The RLHF stage is divided into two substeps. First, a reward model (RM) is built (step 2 in Figure 1-7), and then the RM is used for reinforcement learning (step 3 in Figure 1-7).

The goal of the RM is to automatically give a score to a response to a prompt. When the response matches what is indicated in the prompt, the RM score should be high; when it doesn’t match, it should be low. To construct the RM, OpenAI begins by randomly selecting a question and using the SFT model to produce several possible answers. (As we will see later, it is possible to produce many responses with the same input prompt via a parameter called temperature.) A human labeler is then asked to rank the responses based on criteria such as fit with the prompt and toxicity of the response. After this procedure has been run many times, a dataset is used to fine-tune the SFT model for scoring. This RM will be used to build the final InstructGPT model.

The final step in training InstructGPT models involves reinforcement learning, an iterative process. It starts with an initial generative model, such as the SFT model. Then a random prompt is selected, and the model predicts an output, which the RM evaluates. Based on the reward received, the generative model is updated accordingly. This process can be repeated countless times without human intervention, providing a more efficient and automated approach to adapting the model for better performance.

InstructGPT models are better at producing accurate completions for what people give as input in the prompt. OpenAI recommends using the InstructGPT series rather than the original series.

GPT-3.5, ChatGPT, Codex

In March 2022, OpenAI made available new versions of GPT-3. These new models could edit text or insert content into text. They were trained on data through June 2021 and were described as more powerful than previous versions. At the end of November 2022, OpenAI began referring to these models as belonging to the GPT-3.5 series.

In November 2022, OpenAI also introduced ChatGPT as an experimental conversational tool. The model behind this tool was a fine-tuned version of GPT-3.5 called GPT-3.5 Turbo. This model excelled at interactive dialogue, using a technique similar to that shown in Figure 1-7, but for chat.

Note

When ChatGPT was first launched, there was some equivalence between the name of the model used by ChatGPT and the name of the chatbot web interface that was using this language model, and ChatGPT could be used to designate both the model and the web interface.

In the rest of this book, we will make this distinction:

  • GPT-3.5 and GPT-4 refer to two families of OpenAI’s large language models, each family having several versions of a model.

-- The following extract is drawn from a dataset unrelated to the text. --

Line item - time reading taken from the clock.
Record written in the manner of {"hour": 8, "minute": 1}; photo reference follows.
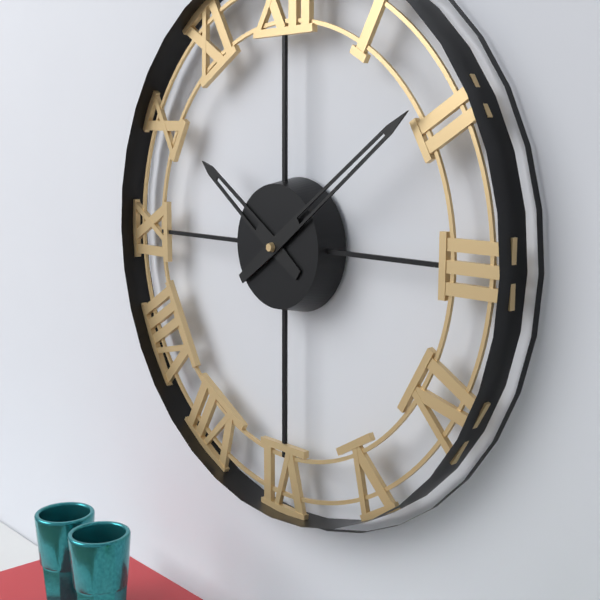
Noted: {"hour": 10, "minute": 9}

  • ChatGPT refers to the chat web interface that uses these models. ChatGPT runs by default with a GPT-3.5 model.

OpenAI also proposed the Codex model, a GPT-3 model that is fine-tuned on billions of lines of code and that powers the first GitHub Copilot autocompletion programming tool to assist developers of many text editors, including Visual Studio Code, JetBrains, and even Neovim. However, the Codex model was deprecated by OpenAI in March 2023. Instead, OpenAI recommends that users switch from Codex to GPT-3.5 Turbo or GPT-4. At the same time, GitHub released Copilot X, which is based on GPT-4 and provides much more functionality than the previous version.

Warning

OpenAI’s deprecation of the Codex model serves as a stark reminder of the inherent risk of working with APIs: they can be subject to changes or discontinuation over time as newer, more efficient models are developed and rolled out.

GPT-4

In March 2023, OpenAI made GPT-4 available. We know very little about the architecture of this new type of model, as OpenAI has provided little information. It is OpenAI’s most advanced system to date and should produce more secure and useful answers. The company claims that GPT-4 surpasses GPT-3.5 Turbo in its advanced reasoning capabilities.

Note

When the model was released, OpenAI published a technical report assessing the model’s capabilities that included lots of comparisons with previous OpenAI models such as InstructGPT and GPT-3.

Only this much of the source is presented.